На самом деле Эйхман видел не многое. Он действительно неоднократно бывал в Освенциме, самом большом и самом известном из лагерей смерти, но все-таки Освенцим, занимавший в Верхней Силезии огромную площадь в восемнадцать квадратных миль, служил не только лагерем уничтожения: это было огромное заведение с более чем сотней тысяч заключенных, среди которых были и неевреи, и те, кто был занят рабским трудом, а их уничтожать не предполагалось. Там было легче избегать столкновений с «ужасающими зрелищами», а Хёсс, с которым у него сложились вполне дружеские отношения, на этом и не настаивал. Эйхман никогда не присутствовал на массовых расстрелах, он на самом деле никогда не видел самого процесса убийства газом или отбора тех, кто годен для работы — в среднем для работы отбиралась четверть всех направленных в Освенцим. Но он видел достаточно, чтобы ясно представлять себе, как работала машина смерти, чтобы понимать, что существуют два метода — расстрелы и умерщвление газом, что расстрелы осуществлялись айнзацгруппами, а газом убивали в лагерях — в газовых камерах или в фургонах-душегубках, и что в лагерях предпринимали все меры, чтобы жертвы до самого конца не понимали, что их ждет.

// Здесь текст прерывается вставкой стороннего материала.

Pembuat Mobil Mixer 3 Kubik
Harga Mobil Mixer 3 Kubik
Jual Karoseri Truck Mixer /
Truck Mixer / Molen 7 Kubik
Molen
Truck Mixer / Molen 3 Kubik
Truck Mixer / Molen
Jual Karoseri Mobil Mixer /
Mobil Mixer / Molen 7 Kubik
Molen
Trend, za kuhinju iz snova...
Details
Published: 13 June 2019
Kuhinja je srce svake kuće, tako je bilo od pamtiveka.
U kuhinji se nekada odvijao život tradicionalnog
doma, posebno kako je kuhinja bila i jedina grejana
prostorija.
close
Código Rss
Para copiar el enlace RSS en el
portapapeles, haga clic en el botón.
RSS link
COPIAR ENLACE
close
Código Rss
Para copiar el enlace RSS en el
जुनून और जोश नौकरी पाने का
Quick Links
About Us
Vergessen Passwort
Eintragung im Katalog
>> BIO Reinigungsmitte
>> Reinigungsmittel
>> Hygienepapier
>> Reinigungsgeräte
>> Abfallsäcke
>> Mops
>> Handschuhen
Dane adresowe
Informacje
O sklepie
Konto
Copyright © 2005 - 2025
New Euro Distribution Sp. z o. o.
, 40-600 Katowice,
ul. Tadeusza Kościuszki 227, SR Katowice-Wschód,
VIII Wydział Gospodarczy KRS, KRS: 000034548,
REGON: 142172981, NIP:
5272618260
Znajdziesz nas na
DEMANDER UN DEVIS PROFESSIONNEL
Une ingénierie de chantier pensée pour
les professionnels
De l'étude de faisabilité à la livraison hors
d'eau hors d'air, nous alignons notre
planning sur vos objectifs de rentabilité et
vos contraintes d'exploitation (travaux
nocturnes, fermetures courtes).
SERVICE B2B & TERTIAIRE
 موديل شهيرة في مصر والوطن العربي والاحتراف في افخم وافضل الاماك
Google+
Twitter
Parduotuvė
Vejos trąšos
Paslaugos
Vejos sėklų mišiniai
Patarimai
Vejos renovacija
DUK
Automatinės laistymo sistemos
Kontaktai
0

Полицейские записи, цитаты из которых я привела, звучали в зале суда во время десятого из ста двадцати одного заседания, на девятый день, — а процесс длился почти девять месяцев. Ничего из того, что произносил обвиняемый странно бестелесным голосом, который звучал из магнитофона — вдвойне бестелесным, поскольку тело, которому принадлежал голос, присутствовало здесь же, но из-за толстого окружавшего его стекла кабинки казалось пустой оболочкой, — ни он, ни его защитник доктор Сервациус не опровергали: доктор Сервациус лишь заметил, что «позже, когда защите будет дозволено высказаться», он также представит суду некоторые из показаний, данных обвиняемым во время полицейского расследования. Однако доктор Сервациус этого так и не сделал.